§ **TEXT**:
┏━━
1 Tsung-Lin, Tsou (鄒宗霖) Chiou-Shann Fuh (傅楸善)

1Department of Computer Science and Information Engineering, National Taiwan University, Taipei, Taiwan

r10922081@ntu.edu.tw fuh@csie.ntu.edu.tw

Fig. 1. The overall pipeline of 3DAL [1].

ABSTRACT

There have been many studies on 3D object detection in recent years. In particular, 3D object detection from LiDAR point clouds has become a practical solution, especially in autonomous driving applications. However, we observe that current 3D object detectors have the problem that the longer the distance between object and sensor, the poorer the outcome. Besides, the objects closer to the sensor have the denser point clouds, while the objects further from the sensor have the sparser point clouds. This makes it more difficult for 3D object detector to identify the distant objects.

Therefore, our work is to follow the CVPR 2021 paper 3DAL [1] and improve existing 3D object detector by using temporal information obtained from 3D object tracking. Specifically, while most of the 3D object detector focuses on single-frame input, real-time, and onboard scenario, 3DAL focuses on offboard usage.

There are many offboard use cases of perception largely underexplored, such as using machines to automatically generate high-quality 3D labels, fusing multi-frame information and aggregating LiDAR point clouds to get more complete data and improve performance.

Since the code of 3DAL is not available, our main contribution in this work is to use comparable components to reproduce it and prove the validity of temporal information via visualization.
┗━━
§ **SUPPLIED MATERIAL**:
┏━━
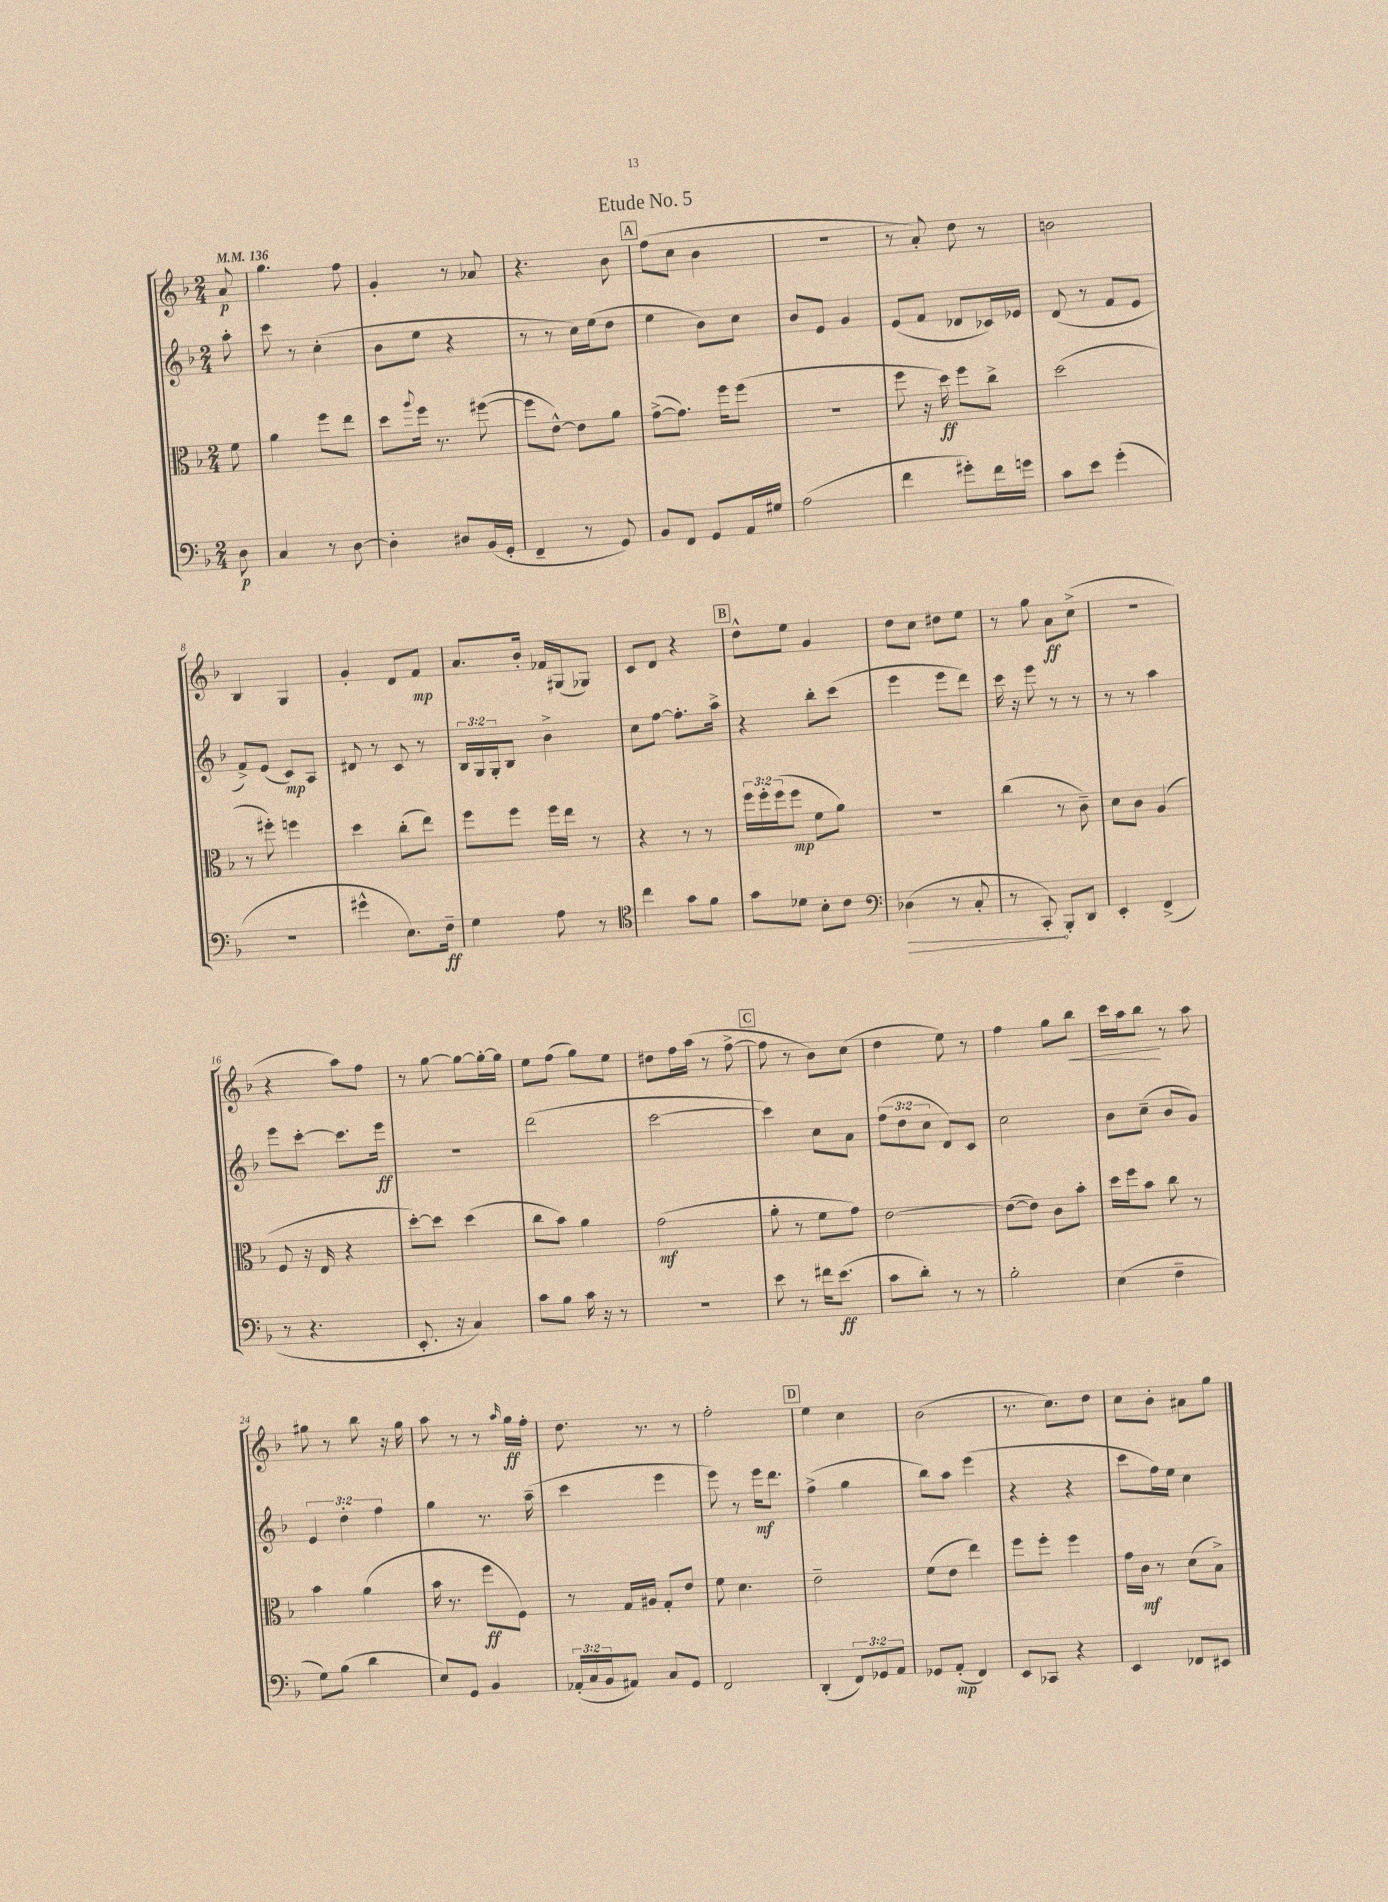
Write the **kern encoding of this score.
┗━━
§ **STATED EXERCISE A**:
According to the 3D object detection abstract, what do the objects closer to the sensor have?
§ **STATED EXERCISE B**:
Please translate this sentence from the 3D object detection abstract into Spanish: "In particular, 3D object detection from LiDAR point clouds has become a practical solution, especially in autonomous driving applications."
§ **STATED EXERCISE C**:
Resume the 3D object detection abstract after its final sentence and write the next few sentences.

§ **EXERCISE RESPONSE A**:
Denser point clouds.

§ **EXERCISE RESPONSE B**:
En particular, la detección de objetos 3D a partir de nubes de puntos LiDAR se ha convertido en una solución práctica, especialmente en aplicaciones de conducción autónoma.

§ **EXERCISE RESPONSE C**:
We evaluate 3DAL on the Waymo Open Dataset (WOD):

large-scale autonomous driving benchmark containing more than 1,000 LiDAR (Light Detection And Ranging) scan sequences with 3D annotations for every frame.

3DAL pipeline dramatically lifts the perception quality compared with existing 3D object detectors that are designed for the real-time, onboard use cases. We also conduct ablation experiments such as static tracks refinement and dynamic tracks refinement, and provide detection visualization results with and without temporal information.

Keywords: LiDAR-based 3D object detection, 3D object detection, 3D object tracking, temporal information, point clouds visualization, Waymo Open Dataset (WOD).

Table 1. Performance (AP: Average Precision) of current 3D object detector CenterPoint [3] on Waymo Open Dataset validation set, breaking down by range [0, 30), [30, 50), [50, +∞) meters. We can see that the longer the distance between object and sensor, the poorer the outcome, which is even more obvious for [50, + ∞ ) meters.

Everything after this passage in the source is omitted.